• **REQUIRED ACTION**
Would you filter the listing below so that only lines with the word "以下参数可直接定义更细致的系统目录" remain?

• **DATASET EXCERPTS**
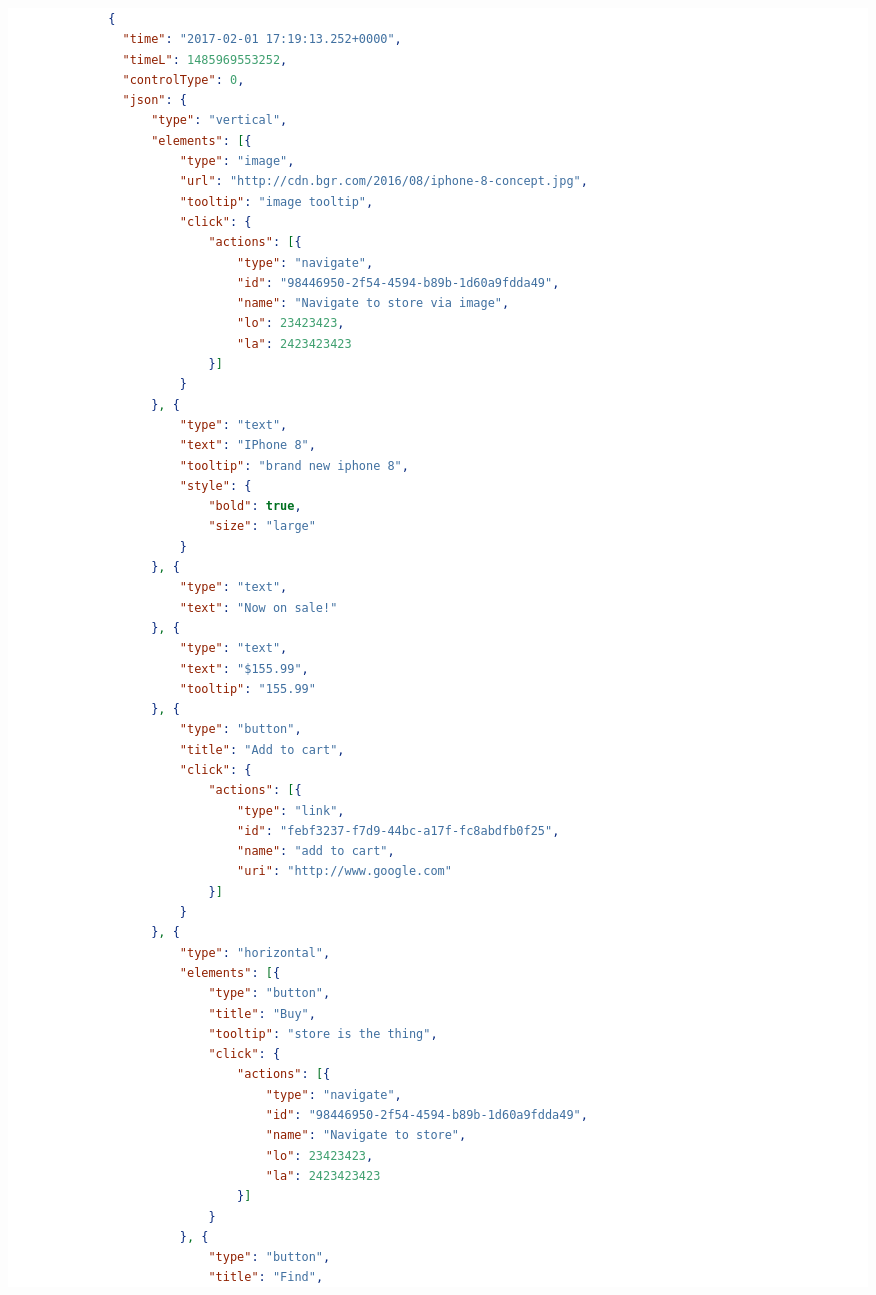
 ```json
              {
                "time": "2017-02-01 17:19:13.252+0000",
                "timeL": 1485969553252,
                "controlType": 0,
                "json": {
                    "type": "vertical",
                    "elements": [{
                        "type": "image",
                        "url": "http://cdn.bgr.com/2016/08/iphone-8-concept.jpg",
                        "tooltip": "image tooltip",
                        "click": {
                            "actions": [{
                                "type": "navigate",
                                "id": "98446950-2f54-4594-b89b-1d60a9fdda49",
                                "name": "Navigate to store via image",
                                "lo": 23423423,
                                "la": 2423423423
                            }]
                        }
                    }, {
                        "type": "text",
                        "text": "IPhone 8",
                        "tooltip": "brand new iphone 8",
                        "style": {
                            "bold": true,
                            "size": "large"
                        }
                    }, {
                        "type": "text",
                        "text": "Now on sale!"
                    }, {
                        "type": "text",
                        "text": "$155.99",
                        "tooltip": "155.99"
                    }, {
                        "type": "button",
                        "title": "Add to cart",
                        "click": {
                            "actions": [{
                                "type": "link",
                                "id": "febf3237-f7d9-44bc-a17f-fc8abdfb0f25",
                                "name": "add to cart",
                                "uri": "http://www.google.com"
                            }]
                        }
                    }, {
                        "type": "horizontal",
                        "elements": [{
                            "type": "button",
                            "title": "Buy",
                            "tooltip": "store is the thing",
                            "click": {
                                "actions": [{
                                    "type": "navigate",
                                    "id": "98446950-2f54-4594-b89b-1d60a9fdda49",
                                    "name": "Navigate to store",
                                    "lo": 23423423,
                                    "la": 2423423423
                                }]
                            }
                        }, {
                            "type": "button",
                            "title": "Find",
```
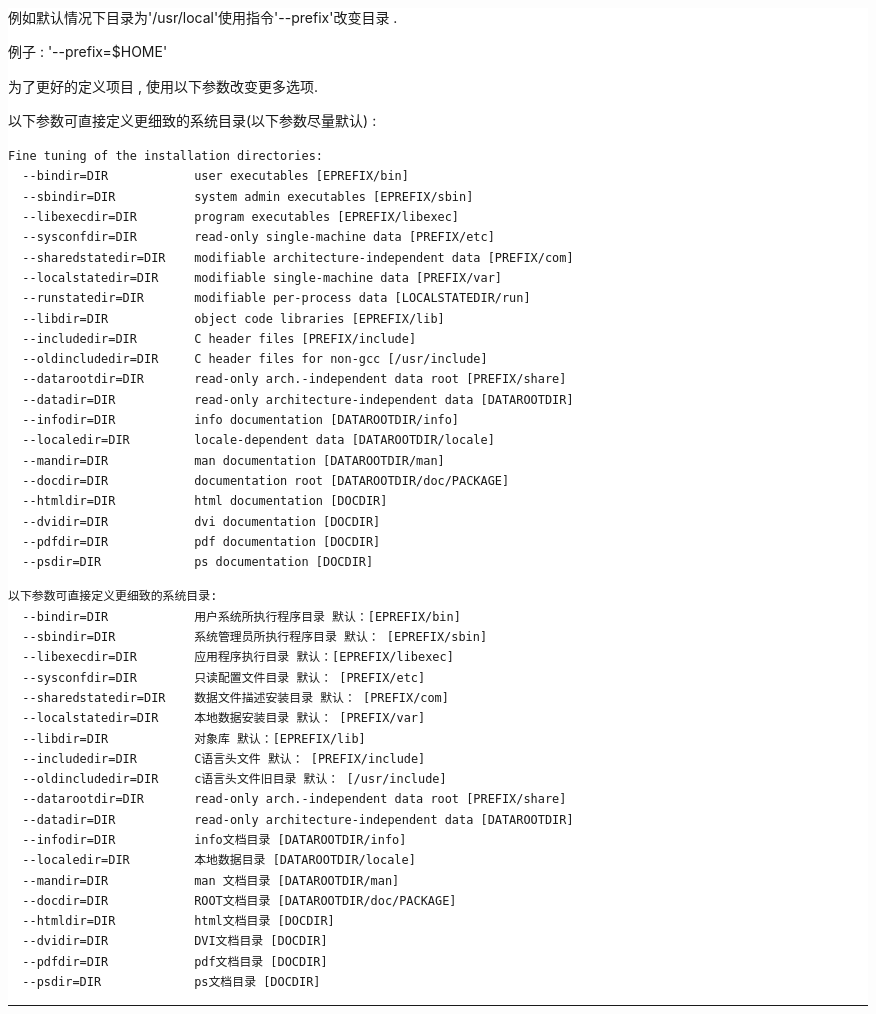 例如默认情况下目录为'/usr/local'使用指令'--prefix'改变目录 .

例子 : '--prefix=$HOME'

为了更好的定义项目 , 使用以下参数改变更多选项.

以下参数可直接定义更细致的系统目录\(以下参数尽量默认\) :

```
Fine tuning of the installation directories:
  --bindir=DIR            user executables [EPREFIX/bin]
  --sbindir=DIR           system admin executables [EPREFIX/sbin]
  --libexecdir=DIR        program executables [EPREFIX/libexec]
  --sysconfdir=DIR        read-only single-machine data [PREFIX/etc]
  --sharedstatedir=DIR    modifiable architecture-independent data [PREFIX/com]
  --localstatedir=DIR     modifiable single-machine data [PREFIX/var]
  --runstatedir=DIR       modifiable per-process data [LOCALSTATEDIR/run]
  --libdir=DIR            object code libraries [EPREFIX/lib]
  --includedir=DIR        C header files [PREFIX/include]
  --oldincludedir=DIR     C header files for non-gcc [/usr/include]
  --datarootdir=DIR       read-only arch.-independent data root [PREFIX/share]
  --datadir=DIR           read-only architecture-independent data [DATAROOTDIR]
  --infodir=DIR           info documentation [DATAROOTDIR/info]
  --localedir=DIR         locale-dependent data [DATAROOTDIR/locale]
  --mandir=DIR            man documentation [DATAROOTDIR/man]
  --docdir=DIR            documentation root [DATAROOTDIR/doc/PACKAGE]
  --htmldir=DIR           html documentation [DOCDIR]
  --dvidir=DIR            dvi documentation [DOCDIR]
  --pdfdir=DIR            pdf documentation [DOCDIR]
  --psdir=DIR             ps documentation [DOCDIR]
```

```
以下参数可直接定义更细致的系统目录:
  --bindir=DIR            用户系统所执行程序目录 默认：[EPREFIX/bin]
  --sbindir=DIR           系统管理员所执行程序目录 默认： [EPREFIX/sbin]
  --libexecdir=DIR        应用程序执行目录 默认：[EPREFIX/libexec]
  --sysconfdir=DIR        只读配置文件目录 默认： [PREFIX/etc]
  --sharedstatedir=DIR    数据文件描述安装目录 默认： [PREFIX/com]
  --localstatedir=DIR     本地数据安装目录 默认： [PREFIX/var]
  --libdir=DIR            对象库 默认：[EPREFIX/lib]
  --includedir=DIR        C语言头文件 默认： [PREFIX/include]
  --oldincludedir=DIR     c语言头文件旧目录 默认： [/usr/include]
  --datarootdir=DIR       read-only arch.-independent data root [PREFIX/share]
  --datadir=DIR           read-only architecture-independent data [DATAROOTDIR]
  --infodir=DIR           info文档目录 [DATAROOTDIR/info]
  --localedir=DIR         本地数据目录 [DATAROOTDIR/locale]
  --mandir=DIR            man 文档目录 [DATAROOTDIR/man]
  --docdir=DIR            ROOT文档目录 [DATAROOTDIR/doc/PACKAGE]
  --htmldir=DIR           html文档目录 [DOCDIR]
  --dvidir=DIR            DVI文档目录 [DOCDIR]
  --pdfdir=DIR            pdf文档目录 [DOCDIR]
  --psdir=DIR             ps文档目录 [DOCDIR]
```

---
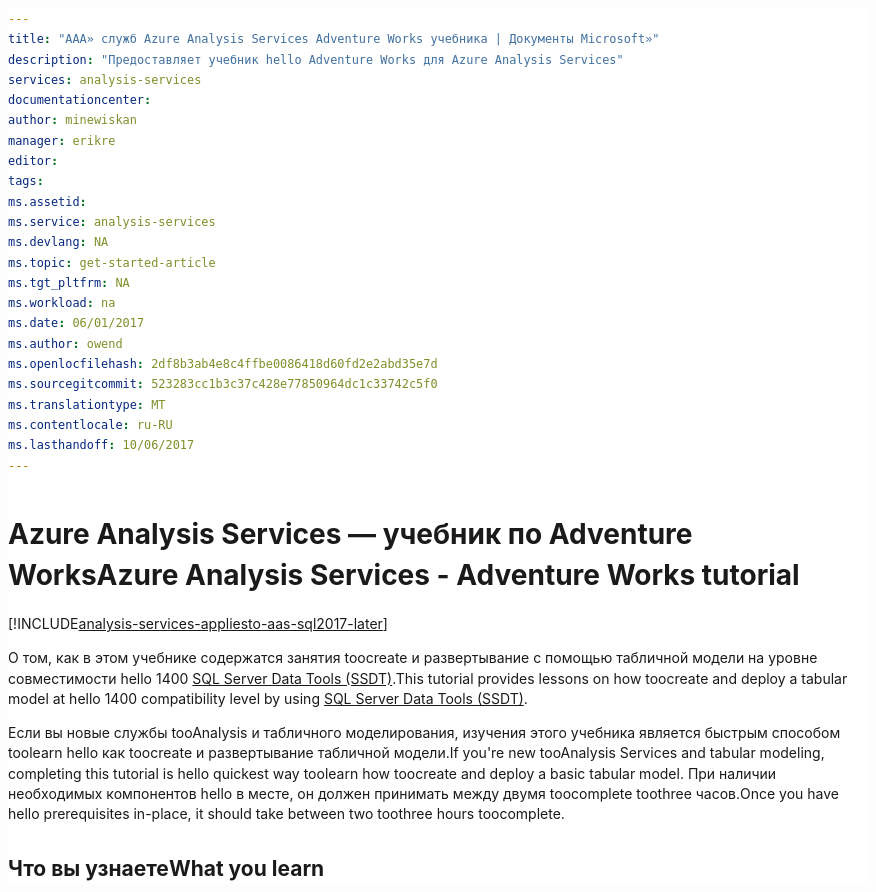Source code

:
 ```yaml
---
title: "AAA» служб Azure Analysis Services Adventure Works учебника | Документы Microsoft»"
description: "Предоставляет учебник hello Adventure Works для Azure Analysis Services"
services: analysis-services
documentationcenter: 
author: minewiskan
manager: erikre
editor: 
tags: 
ms.assetid: 
ms.service: analysis-services
ms.devlang: NA
ms.topic: get-started-article
ms.tgt_pltfrm: NA
ms.workload: na
ms.date: 06/01/2017
ms.author: owend
ms.openlocfilehash: 2df8b3ab4e8c4ffbe0086418d60fd2e2abd35e7d
ms.sourcegitcommit: 523283cc1b3c37c428e77850964dc1c33742c5f0
ms.translationtype: MT
ms.contentlocale: ru-RU
ms.lasthandoff: 10/06/2017
---
```

# <a name="azure-analysis-services---adventure-works-tutorial"></a><span data-ttu-id="abf93-103">Azure Analysis Services — учебник по Adventure Works</span><span class="sxs-lookup"><span data-stu-id="abf93-103">Azure Analysis Services - Adventure Works tutorial</span></span>

[!INCLUDE[analysis-services-appliesto-aas-sql2017-later](../../../includes/analysis-services-appliesto-aas-sql2017-later.md)]

<span data-ttu-id="abf93-104">О том, как в этом учебнике содержатся занятия toocreate и развертывание с помощью табличной модели на уровне совместимости hello 1400 [SQL Server Data Tools (SSDT)](https://docs.microsoft.com/sql/ssdt/download-sql-server-data-tools-ssdt).</span><span class="sxs-lookup"><span data-stu-id="abf93-104">This tutorial provides lessons on how toocreate and deploy a tabular model at hello 1400 compatibility level by using [SQL Server Data Tools (SSDT)](https://docs.microsoft.com/sql/ssdt/download-sql-server-data-tools-ssdt).</span></span>  

<span data-ttu-id="abf93-105">Если вы новые службы tooAnalysis и табличного моделирования, изучения этого учебника является быстрым способом toolearn hello как toocreate и развертывание табличной модели.</span><span class="sxs-lookup"><span data-stu-id="abf93-105">If you're new tooAnalysis Services and tabular modeling, completing this tutorial is hello quickest way toolearn how toocreate and deploy a basic tabular model.</span></span> <span data-ttu-id="abf93-106">При наличии необходимых компонентов hello в месте, он должен принимать между двумя toocomplete toothree часов.</span><span class="sxs-lookup"><span data-stu-id="abf93-106">Once you have hello prerequisites in-place, it should take between two toothree hours toocomplete.</span></span>  
  
## <a name="what-you-learn"></a><span data-ttu-id="abf93-107">Что вы узнаете</span><span class="sxs-lookup"><span data-stu-id="abf93-107">What you learn</span></span>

• **EXERCISE OUTPUT**
以下参数可直接定义更细致的系统目录\(以下参数尽量默认\) :
以下参数可直接定义更细致的系统目录:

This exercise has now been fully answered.